Subset Stats and the Affect on Regression Analysis
Understanding subset stats becomes very important for any analyst looking to make an argument for “what matters” and “how much something matters” in the sports scene. The presence of subset stats could greatly influence the argument. In terms of regression analysis, subset stats are less trustworthy than the stats from the inclusive set. With the weakened reliability of these subset stats, the subjects of these stats are less likely to maintain abnormal success or failure if the statistical production in the inclusive set is normal. This is extremely important to understand when accessing the progress of a player or team statistically, whether it be during the year or from one year to another. We will know how much to trust the production of the player or team.

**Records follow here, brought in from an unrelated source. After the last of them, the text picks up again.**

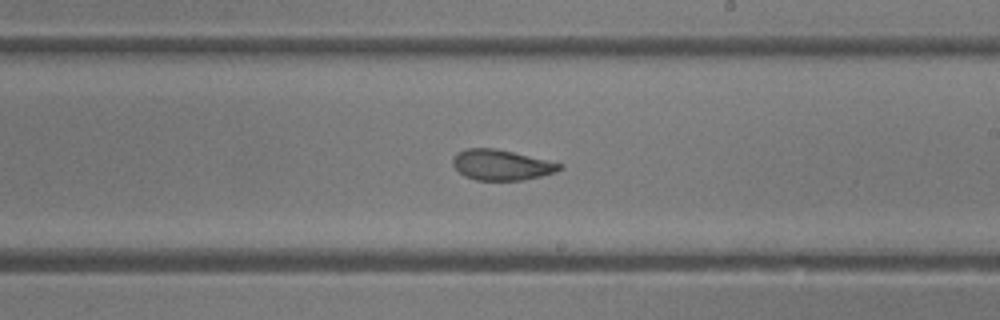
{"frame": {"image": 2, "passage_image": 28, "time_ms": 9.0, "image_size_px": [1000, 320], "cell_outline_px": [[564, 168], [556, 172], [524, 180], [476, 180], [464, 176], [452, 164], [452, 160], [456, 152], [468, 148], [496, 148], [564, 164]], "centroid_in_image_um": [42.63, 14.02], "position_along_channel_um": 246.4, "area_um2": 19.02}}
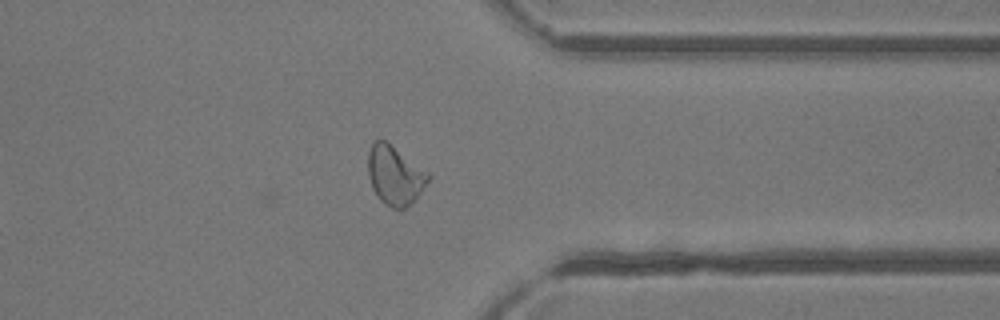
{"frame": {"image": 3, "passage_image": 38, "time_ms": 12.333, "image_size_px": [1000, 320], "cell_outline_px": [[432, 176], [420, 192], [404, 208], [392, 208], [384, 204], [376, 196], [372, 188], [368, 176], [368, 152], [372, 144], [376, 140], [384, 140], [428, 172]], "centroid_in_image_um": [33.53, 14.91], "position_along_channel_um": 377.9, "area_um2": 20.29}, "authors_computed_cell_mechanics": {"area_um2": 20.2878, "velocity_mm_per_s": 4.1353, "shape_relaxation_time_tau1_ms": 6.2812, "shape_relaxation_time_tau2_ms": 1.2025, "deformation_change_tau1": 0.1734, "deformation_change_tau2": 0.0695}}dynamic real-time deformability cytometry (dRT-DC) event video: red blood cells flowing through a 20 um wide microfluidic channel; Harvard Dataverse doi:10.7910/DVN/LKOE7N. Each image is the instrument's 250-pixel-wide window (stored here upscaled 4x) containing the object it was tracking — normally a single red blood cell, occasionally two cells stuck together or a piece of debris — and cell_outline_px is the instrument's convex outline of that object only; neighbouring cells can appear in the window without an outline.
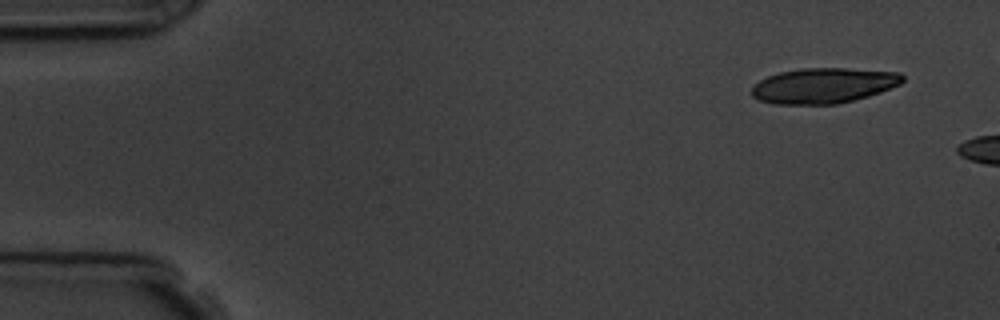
{"species": "common noctule bat (a hibernating species)", "species_latin": "Nyctalus noctula", "temperature_condition": "room temperature", "stored_images_in_passage": 3, "camera_frame_rate_fps": 3000, "um_per_image_px": 0.085, "animal": {"sex": "male", "body_mass_g": 19.5, "forearm_length_mm": 54.6}, "frame": {"image": 1, "passage_image": 1, "time_ms": 0.0, "image_size_px": [1000, 320], "cell_outline_px": [[904, 80], [900, 84], [880, 92], [868, 96], [836, 104], [772, 104], [760, 100], [752, 96], [752, 88], [760, 80], [768, 76], [780, 72], [804, 68], [844, 68], [900, 72], [904, 76]], "centroid_in_image_um": [70.01, 7.27], "position_along_channel_um": 15.0, "area_um2": 30.92}}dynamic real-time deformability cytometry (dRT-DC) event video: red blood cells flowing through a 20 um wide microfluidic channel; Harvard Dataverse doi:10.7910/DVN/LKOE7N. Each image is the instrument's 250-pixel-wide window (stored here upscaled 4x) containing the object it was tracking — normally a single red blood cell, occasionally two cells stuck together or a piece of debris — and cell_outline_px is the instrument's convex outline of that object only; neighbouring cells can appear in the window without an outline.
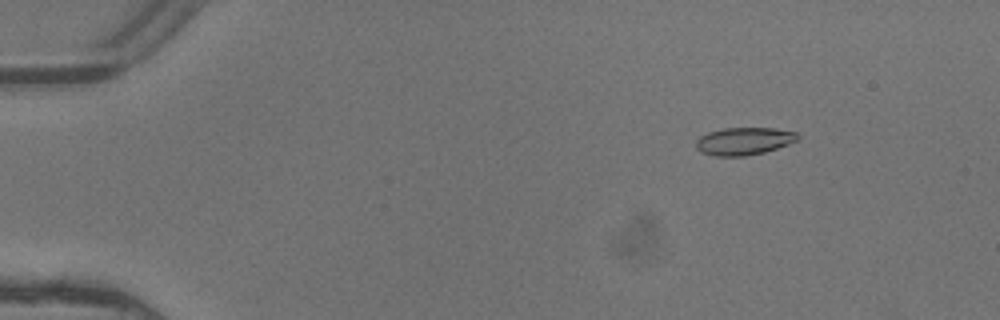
{"species": "common noctule bat (a hibernating species)", "species_latin": "Nyctalus noctula", "temperature_condition": "warm", "stored_images_in_passage": 5, "camera_frame_rate_fps": 3000, "um_per_image_px": 0.085, "animal": {"sex": "female"}, "frame": {"image": 1, "passage_image": 3, "time_ms": 0.667, "image_size_px": [1000, 320], "cell_outline_px": [[800, 136], [796, 140], [788, 144], [764, 152], [744, 156], [712, 156], [700, 152], [696, 148], [696, 140], [700, 136], [708, 132], [724, 128], [776, 128], [796, 132]], "centroid_in_image_um": [63.2, 11.99], "position_along_channel_um": 21.8, "area_um2": 16.36}}
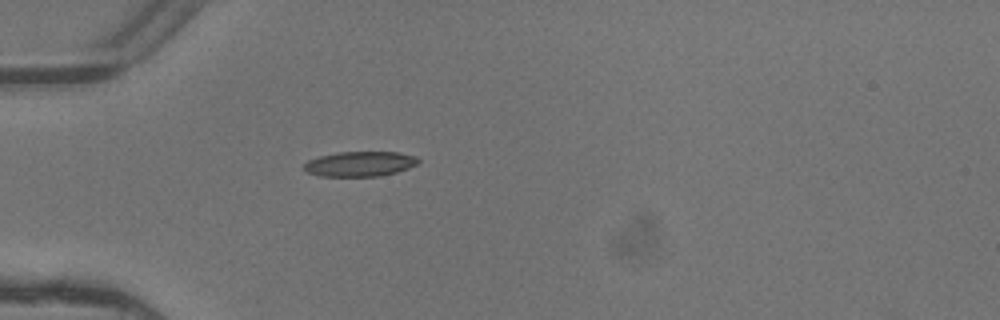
{"frame": {"image": 2, "passage_image": 5, "time_ms": 1.333, "image_size_px": [1000, 320], "cell_outline_px": [[420, 160], [416, 164], [408, 168], [396, 172], [380, 176], [320, 176], [308, 172], [304, 168], [304, 164], [308, 160], [320, 156], [340, 152], [400, 152], [416, 156]], "centroid_in_image_um": [30.61, 13.93], "position_along_channel_um": 54.4, "area_um2": 16.53}}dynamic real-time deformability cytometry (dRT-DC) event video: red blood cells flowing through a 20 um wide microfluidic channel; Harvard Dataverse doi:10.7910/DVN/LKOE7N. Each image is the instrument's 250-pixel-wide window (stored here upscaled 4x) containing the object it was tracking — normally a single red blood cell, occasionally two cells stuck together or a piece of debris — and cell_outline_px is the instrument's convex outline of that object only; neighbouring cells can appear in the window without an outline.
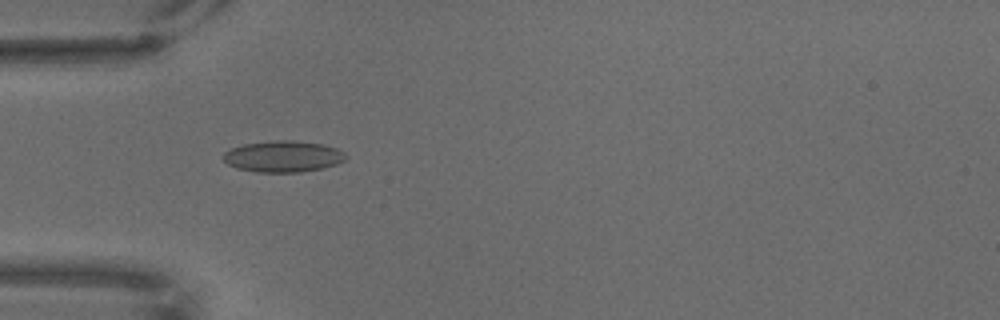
{"species": "common noctule bat (a hibernating species)", "species_latin": "Nyctalus noctula", "temperature_condition": "warm", "stored_images_in_passage": 49, "camera_frame_rate_fps": 3000, "um_per_image_px": 0.085, "animal": {"sex": "male", "body_mass_g": 18.8}, "frame": {"image": 1, "passage_image": 2, "time_ms": 0.333, "image_size_px": [1000, 320], "cell_outline_px": [[348, 156], [344, 160], [336, 164], [320, 168], [300, 172], [256, 172], [236, 168], [228, 164], [224, 160], [224, 152], [232, 148], [244, 144], [272, 140], [292, 140], [324, 144], [336, 148], [344, 152]], "centroid_in_image_um": [24.07, 13.29], "position_along_channel_um": 60.9, "area_um2": 22.31}}
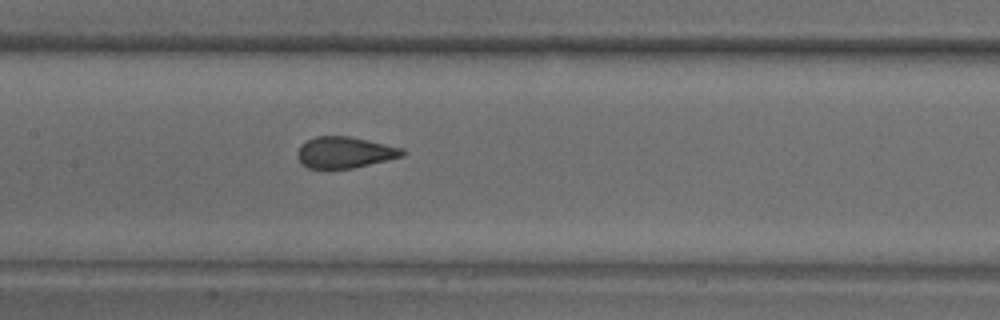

Let’s continue with our example involving third down defense. Say a team is allowing a first down at an abnormally high rate during third down situations. However, the team is allowing a first down at a relatively normal rate during all situations. We should put more stock into the overall production than the third down production. This is because the team fielded more snaps overall than it did on third down.

The sample size plays the major role here. With a larger sample size, the results become more reliable. Therefore, we will generally trust the whole set more than the subset. Furthermore, we will generally trust a team’s success and failure more and more as a season progress. Think about it like we’re thinking about subsets. The first two weeks of a season is merely a subset of a 16-week season. This shows how subset stats are intricately tied into the affect of sample sizes.

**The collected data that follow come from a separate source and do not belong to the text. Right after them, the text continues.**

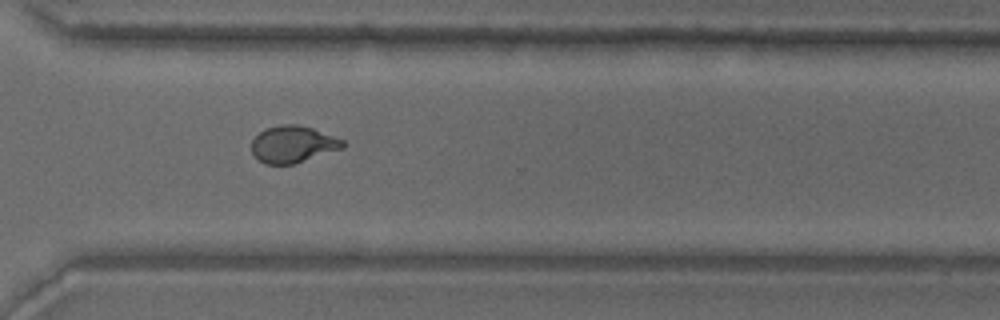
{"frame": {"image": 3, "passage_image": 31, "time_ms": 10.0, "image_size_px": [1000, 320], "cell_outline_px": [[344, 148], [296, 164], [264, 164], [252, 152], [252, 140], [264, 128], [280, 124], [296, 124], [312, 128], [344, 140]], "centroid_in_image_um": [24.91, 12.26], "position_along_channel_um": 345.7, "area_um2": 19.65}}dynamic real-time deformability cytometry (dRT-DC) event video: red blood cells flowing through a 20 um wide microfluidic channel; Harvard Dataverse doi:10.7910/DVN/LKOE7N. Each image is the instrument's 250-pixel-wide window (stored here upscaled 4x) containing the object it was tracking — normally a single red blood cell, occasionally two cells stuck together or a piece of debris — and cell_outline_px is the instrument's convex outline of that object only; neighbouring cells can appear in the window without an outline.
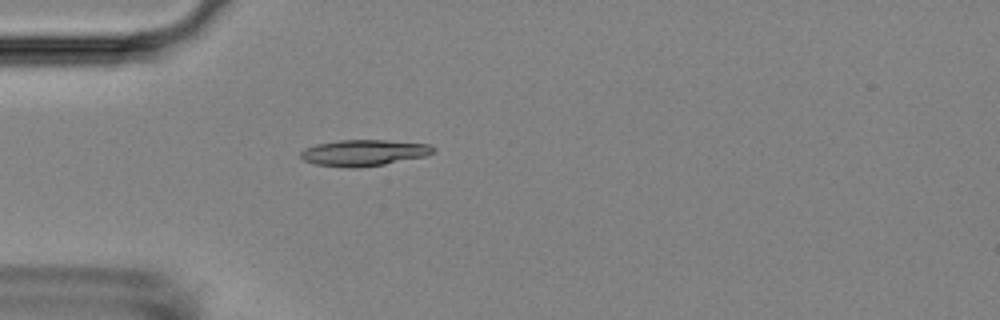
{"species": "Egyptian fruit bat (a non-hibernating species)", "species_latin": "Rousettus aegyptiacus", "temperature_condition": "room temperature", "stored_images_in_passage": 5, "camera_frame_rate_fps": 3000, "um_per_image_px": 0.085, "animal": {"sex": "female"}, "frame": {"image": 1, "passage_image": 5, "time_ms": 1.333, "image_size_px": [1000, 320], "cell_outline_px": [[436, 152], [424, 156], [384, 164], [356, 168], [348, 168], [316, 164], [304, 160], [300, 156], [300, 152], [304, 148], [316, 144], [340, 140], [384, 140], [428, 144], [436, 148]], "centroid_in_image_um": [30.91, 12.98], "position_along_channel_um": 54.1, "area_um2": 20.17}}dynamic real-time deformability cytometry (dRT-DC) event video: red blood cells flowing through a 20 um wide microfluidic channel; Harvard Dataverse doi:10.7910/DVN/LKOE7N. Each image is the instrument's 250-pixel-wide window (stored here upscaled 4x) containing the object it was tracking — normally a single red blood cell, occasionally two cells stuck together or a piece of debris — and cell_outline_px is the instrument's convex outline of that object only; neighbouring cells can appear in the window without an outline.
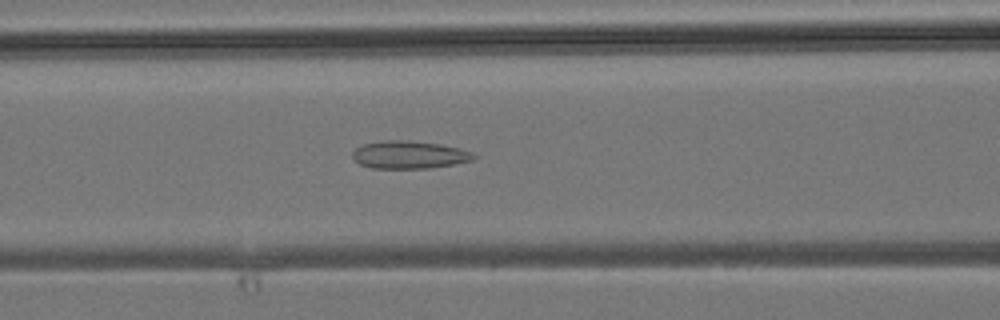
{"species": "common noctule bat (a hibernating species)", "species_latin": "Nyctalus noctula", "temperature_condition": "room temperature", "stored_images_in_passage": 34, "camera_frame_rate_fps": 3000, "um_per_image_px": 0.085, "animal": {"sex": "male", "body_mass_g": 19.2, "forearm_length_mm": 51.8}, "frame": {"image": 1, "passage_image": 17, "time_ms": 5.333, "image_size_px": [1000, 320], "cell_outline_px": [[476, 156], [472, 160], [452, 164], [428, 168], [372, 168], [360, 164], [352, 156], [352, 152], [356, 148], [364, 144], [384, 140], [408, 140], [440, 144], [460, 148], [472, 152]], "centroid_in_image_um": [34.78, 13.15], "position_along_channel_um": 131.8, "area_um2": 19.42}}
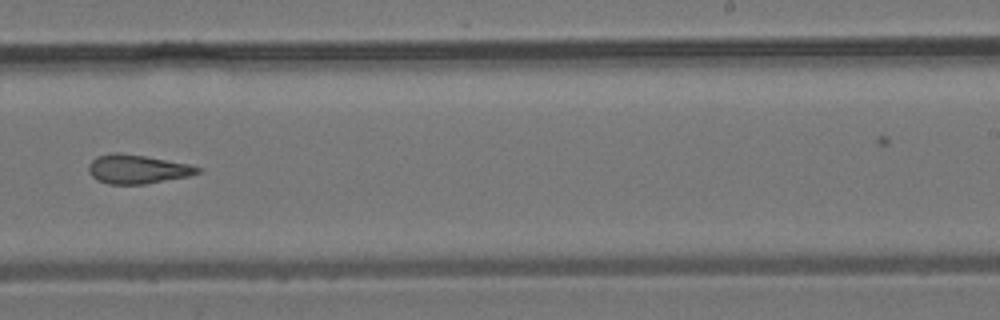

Subset Stats That Hold More Value than Normal
Subset stats impact more than regression. In select cases, they also put a “weighted” appearance to the inclusive set stats. This makes it very important for any analyst to understand the most important scenarios of a game. Even though these subset stats are less than reliable than the inclusive set stats, they could provide a major boost or major setback to a team or player. In terms of the overall statistical profile, certain subset stats that address important scenarios of the game will have a larger impact than the normal statistical cross-section. Many analysts generalize this subject when discussing the “clutch factor” of players or teams.

Again, let’s look at third down defense. Say a team performs abnormally well during third down, but performs normally during the other down situations. Although the previous section explained to us how we should trust the normal play more than the abnormally well play, we cannot excuse the results altogether. Overall, the defense with abnormally strong play on third down will look much stronger than a defense that only performs abnormally well on first or second down. That’s because stops on third down will generally force the opponent to kick (via punts or field goals), while stops on the ealirer downs generally don’t end the drive.

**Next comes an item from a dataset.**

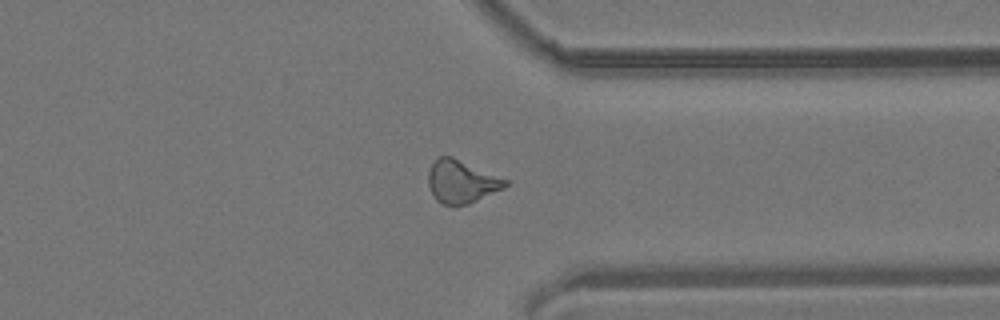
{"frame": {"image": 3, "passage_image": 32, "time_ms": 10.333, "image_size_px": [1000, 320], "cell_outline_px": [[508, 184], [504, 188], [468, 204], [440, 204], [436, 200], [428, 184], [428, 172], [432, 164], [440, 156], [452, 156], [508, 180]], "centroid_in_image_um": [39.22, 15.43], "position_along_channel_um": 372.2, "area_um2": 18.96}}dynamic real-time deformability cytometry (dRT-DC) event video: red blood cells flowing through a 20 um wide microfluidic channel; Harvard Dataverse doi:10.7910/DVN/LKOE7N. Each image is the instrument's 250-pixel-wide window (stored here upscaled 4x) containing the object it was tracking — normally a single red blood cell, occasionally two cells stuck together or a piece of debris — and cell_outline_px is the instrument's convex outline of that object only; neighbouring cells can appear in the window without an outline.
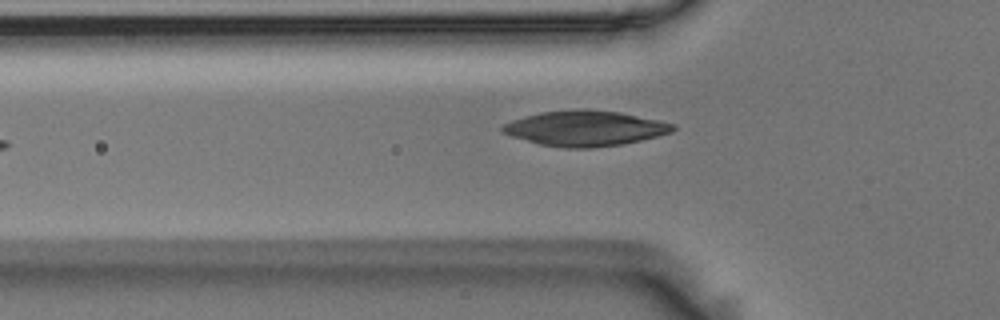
{"species": "Egyptian fruit bat (a non-hibernating species)", "species_latin": "Rousettus aegyptiacus", "temperature_condition": "room temperature", "stored_images_in_passage": 33, "camera_frame_rate_fps": 3000, "um_per_image_px": 0.085, "animal": {"sex": "male"}, "frame": {"image": 1, "passage_image": 4, "time_ms": 1.0, "image_size_px": [1000, 320], "cell_outline_px": [[676, 128], [672, 132], [640, 140], [620, 144], [592, 148], [564, 148], [540, 144], [512, 136], [500, 132], [500, 128], [504, 124], [512, 120], [524, 116], [540, 112], [572, 108], [588, 108], [620, 112], [660, 120], [676, 124]], "centroid_in_image_um": [49.72, 10.88], "position_along_channel_um": 76.1, "area_um2": 35.37}}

Here’s a list of some scenarios that produce subset stats that have this “weighted” impact:

Football (NFL or NCAA)

  • Third down, offense or defense
  • Fourth down, offense or defense
  • Red zone, offense or defense
  • “Late and close,” offense or defense
  • One-possession play
  • Overtime play
  • Postseason play (for individual value)

Baseball (MLB, MiLB or NCAA)

  • Runners in scoring position, hitting or pitching
  • Two strikes, hitting or pitching
  • “Late and close,” hitting or pitching
  • One-run play
  • Extra-inning play
  • Postseason play (for individual value)

Basketball (NBA or NCAA)

  • Three-point shooting, offense or defense
  • “Late and close,” offense or defense
  • One-possession play
  • Overtime play
  • Postseason play (for individual value)

Hockey (NHL or NCAA)

  • One-goal play
  • Overtime play
  • Power play or short-handed play (for individual value)
  • Postseason play (for individual value)

Get to know these stats very well, and research how they can impact the game. We will be discussing factors for regression involving these subset stats on many occasions here at TABMathletics. Enjoy the analysis!